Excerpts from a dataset

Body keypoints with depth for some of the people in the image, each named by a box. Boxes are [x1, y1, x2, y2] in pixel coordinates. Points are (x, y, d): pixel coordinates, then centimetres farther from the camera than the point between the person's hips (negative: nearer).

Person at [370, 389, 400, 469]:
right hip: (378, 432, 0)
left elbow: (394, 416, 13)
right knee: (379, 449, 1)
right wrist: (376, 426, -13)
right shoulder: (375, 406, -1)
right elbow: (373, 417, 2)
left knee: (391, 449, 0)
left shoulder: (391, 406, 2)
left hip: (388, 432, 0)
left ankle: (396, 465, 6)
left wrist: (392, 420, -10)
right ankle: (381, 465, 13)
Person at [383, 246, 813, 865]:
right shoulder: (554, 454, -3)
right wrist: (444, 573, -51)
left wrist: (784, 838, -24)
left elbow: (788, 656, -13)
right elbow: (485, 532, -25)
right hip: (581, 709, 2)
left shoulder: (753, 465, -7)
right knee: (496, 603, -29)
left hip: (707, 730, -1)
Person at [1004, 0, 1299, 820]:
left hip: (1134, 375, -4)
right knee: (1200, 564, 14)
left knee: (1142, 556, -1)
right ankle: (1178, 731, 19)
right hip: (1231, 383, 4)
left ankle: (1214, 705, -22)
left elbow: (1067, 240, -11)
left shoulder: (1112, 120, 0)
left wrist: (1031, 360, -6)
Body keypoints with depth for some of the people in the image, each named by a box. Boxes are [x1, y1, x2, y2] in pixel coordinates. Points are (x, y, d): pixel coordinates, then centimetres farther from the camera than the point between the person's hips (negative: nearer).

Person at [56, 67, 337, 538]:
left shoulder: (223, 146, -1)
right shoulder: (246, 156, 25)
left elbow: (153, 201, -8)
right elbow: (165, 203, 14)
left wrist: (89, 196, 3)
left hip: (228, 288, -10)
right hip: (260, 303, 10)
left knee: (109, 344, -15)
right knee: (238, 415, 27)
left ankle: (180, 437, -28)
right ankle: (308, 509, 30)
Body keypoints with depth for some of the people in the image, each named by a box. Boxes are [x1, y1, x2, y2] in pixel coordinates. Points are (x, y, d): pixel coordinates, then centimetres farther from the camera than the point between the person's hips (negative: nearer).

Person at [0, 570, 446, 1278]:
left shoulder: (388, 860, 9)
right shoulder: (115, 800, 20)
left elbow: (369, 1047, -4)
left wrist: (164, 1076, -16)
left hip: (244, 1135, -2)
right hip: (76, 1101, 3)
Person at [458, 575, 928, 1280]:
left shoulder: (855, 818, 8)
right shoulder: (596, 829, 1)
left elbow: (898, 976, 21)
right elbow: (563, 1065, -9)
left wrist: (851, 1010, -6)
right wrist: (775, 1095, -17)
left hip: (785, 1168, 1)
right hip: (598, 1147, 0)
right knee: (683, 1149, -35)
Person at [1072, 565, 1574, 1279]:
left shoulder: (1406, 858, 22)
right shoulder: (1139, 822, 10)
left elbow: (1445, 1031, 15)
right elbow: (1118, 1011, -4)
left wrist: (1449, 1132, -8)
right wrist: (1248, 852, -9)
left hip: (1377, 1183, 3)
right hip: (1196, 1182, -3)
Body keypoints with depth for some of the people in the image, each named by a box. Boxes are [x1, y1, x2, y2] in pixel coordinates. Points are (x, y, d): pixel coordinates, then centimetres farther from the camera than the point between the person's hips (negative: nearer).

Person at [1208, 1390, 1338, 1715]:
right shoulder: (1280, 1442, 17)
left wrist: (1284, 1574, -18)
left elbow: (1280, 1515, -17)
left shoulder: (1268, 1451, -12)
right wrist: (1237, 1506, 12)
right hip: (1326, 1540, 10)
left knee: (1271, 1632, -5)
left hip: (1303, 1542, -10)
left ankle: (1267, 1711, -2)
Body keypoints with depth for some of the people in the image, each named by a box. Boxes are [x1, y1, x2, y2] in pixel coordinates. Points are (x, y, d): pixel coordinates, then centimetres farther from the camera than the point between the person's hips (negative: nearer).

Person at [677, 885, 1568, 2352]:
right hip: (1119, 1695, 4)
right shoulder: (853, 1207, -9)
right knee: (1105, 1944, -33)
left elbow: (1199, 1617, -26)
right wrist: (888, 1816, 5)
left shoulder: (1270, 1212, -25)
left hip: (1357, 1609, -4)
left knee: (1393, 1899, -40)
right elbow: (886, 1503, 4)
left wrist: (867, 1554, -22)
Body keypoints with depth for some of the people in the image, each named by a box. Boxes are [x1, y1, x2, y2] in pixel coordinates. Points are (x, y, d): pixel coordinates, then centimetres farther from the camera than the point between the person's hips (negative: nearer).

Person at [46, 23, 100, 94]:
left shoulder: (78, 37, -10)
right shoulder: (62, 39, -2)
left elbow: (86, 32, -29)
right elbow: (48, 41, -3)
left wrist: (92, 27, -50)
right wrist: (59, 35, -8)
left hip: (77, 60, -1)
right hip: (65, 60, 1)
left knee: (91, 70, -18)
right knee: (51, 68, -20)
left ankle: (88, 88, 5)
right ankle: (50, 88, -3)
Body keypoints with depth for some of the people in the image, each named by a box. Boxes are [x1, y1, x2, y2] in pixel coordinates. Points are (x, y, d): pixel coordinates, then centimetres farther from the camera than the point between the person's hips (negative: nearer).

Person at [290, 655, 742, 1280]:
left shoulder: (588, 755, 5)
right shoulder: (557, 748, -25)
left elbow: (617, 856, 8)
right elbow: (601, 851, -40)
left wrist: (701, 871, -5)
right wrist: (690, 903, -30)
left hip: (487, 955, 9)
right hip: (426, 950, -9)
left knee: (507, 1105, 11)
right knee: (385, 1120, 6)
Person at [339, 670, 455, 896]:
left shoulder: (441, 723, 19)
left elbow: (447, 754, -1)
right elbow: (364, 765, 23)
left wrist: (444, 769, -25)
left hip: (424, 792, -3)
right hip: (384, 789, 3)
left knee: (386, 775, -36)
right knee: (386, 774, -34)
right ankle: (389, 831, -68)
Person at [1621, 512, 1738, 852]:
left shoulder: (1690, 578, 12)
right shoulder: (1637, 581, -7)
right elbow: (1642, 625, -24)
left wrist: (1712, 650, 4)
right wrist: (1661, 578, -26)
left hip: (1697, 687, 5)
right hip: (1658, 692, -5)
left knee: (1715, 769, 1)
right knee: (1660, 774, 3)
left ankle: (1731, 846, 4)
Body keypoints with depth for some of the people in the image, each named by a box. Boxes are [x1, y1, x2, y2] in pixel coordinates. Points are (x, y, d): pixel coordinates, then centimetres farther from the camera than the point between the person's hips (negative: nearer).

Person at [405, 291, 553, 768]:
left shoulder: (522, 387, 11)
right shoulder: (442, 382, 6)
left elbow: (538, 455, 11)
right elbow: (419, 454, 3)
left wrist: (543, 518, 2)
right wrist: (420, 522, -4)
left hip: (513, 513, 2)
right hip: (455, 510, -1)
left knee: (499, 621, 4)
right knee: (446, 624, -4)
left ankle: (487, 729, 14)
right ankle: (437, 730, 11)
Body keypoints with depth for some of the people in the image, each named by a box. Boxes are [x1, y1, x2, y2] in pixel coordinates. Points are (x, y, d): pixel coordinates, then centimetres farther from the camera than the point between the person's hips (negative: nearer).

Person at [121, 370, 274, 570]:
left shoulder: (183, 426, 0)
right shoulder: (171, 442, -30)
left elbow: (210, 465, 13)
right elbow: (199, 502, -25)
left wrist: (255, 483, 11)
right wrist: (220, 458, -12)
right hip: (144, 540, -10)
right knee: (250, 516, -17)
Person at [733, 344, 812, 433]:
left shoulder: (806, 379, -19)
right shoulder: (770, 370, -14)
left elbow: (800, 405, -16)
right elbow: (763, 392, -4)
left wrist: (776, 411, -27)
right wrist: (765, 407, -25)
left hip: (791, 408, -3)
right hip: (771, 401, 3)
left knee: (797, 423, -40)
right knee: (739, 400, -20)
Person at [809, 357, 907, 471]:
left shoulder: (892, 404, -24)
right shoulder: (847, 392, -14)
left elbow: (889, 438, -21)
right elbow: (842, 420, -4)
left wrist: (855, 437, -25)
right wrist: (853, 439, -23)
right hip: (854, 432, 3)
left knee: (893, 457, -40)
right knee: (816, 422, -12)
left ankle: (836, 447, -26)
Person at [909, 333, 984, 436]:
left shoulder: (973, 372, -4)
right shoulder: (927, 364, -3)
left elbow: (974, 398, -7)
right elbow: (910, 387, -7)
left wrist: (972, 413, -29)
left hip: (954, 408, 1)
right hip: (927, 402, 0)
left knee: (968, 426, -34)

▸ Task details:
Transcribe the entries above word for word, from the first line through the line containing "left hip: (388, 432, 0)", and nothing else.

▸ Exercise result:
Body keypoints with depth for some of the people in the image, each named by a box. Boxes are [x1, y1, x2, y2] in pixel coordinates. Points are (x, y, d): pixel coordinates, then centimetres farther from the camera than the point between the person's hips (negative: nearer).

Person at [370, 389, 400, 469]:
right hip: (378, 432, 0)
left elbow: (394, 416, 13)
right knee: (379, 449, 1)
right wrist: (376, 426, -13)
right shoulder: (375, 406, -1)
right elbow: (373, 417, 2)
left knee: (391, 449, 0)
left shoulder: (391, 406, 2)
left hip: (388, 432, 0)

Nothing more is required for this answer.